# Recorded data:
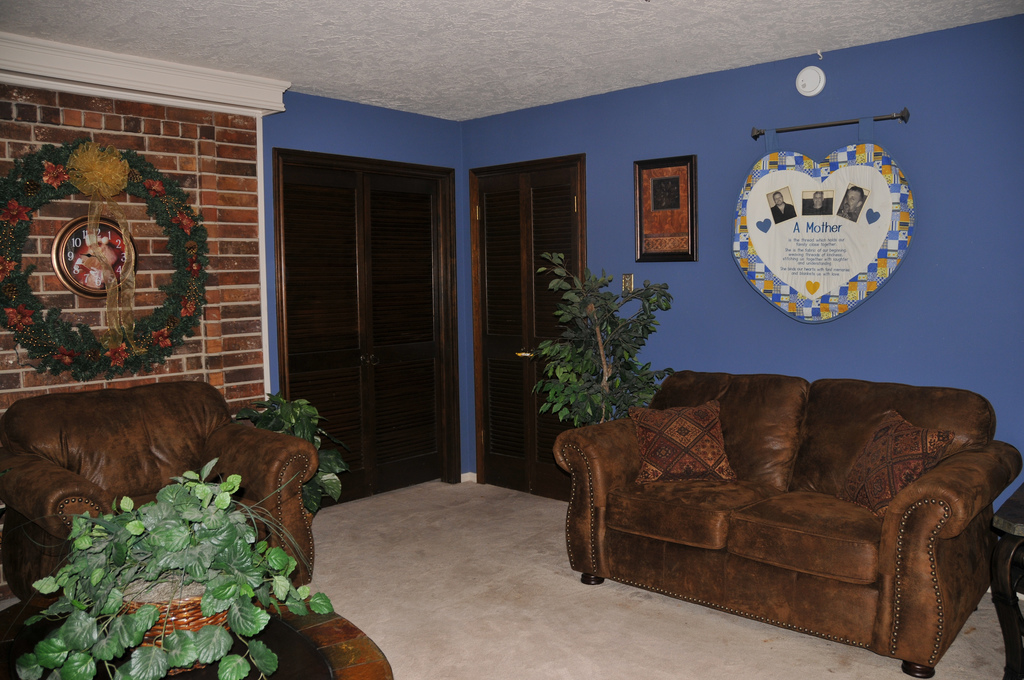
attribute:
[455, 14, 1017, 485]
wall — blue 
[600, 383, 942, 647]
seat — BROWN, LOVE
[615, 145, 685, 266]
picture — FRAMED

==

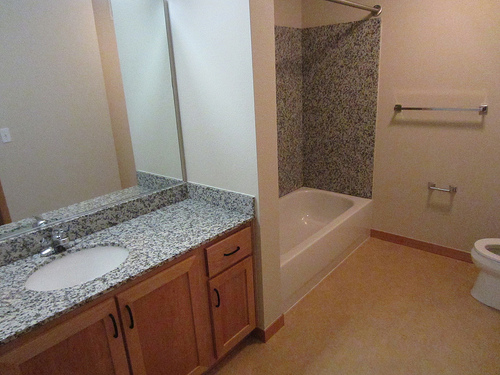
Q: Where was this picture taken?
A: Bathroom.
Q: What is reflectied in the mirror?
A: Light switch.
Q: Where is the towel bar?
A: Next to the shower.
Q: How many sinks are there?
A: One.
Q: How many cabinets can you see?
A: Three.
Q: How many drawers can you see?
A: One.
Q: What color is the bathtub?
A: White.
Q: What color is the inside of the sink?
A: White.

# Task goal:
Extract each line from the entries above that contains the word "color".

# The answer:
Q: What color is the bathtub?
Q: What color is the inside of the sink?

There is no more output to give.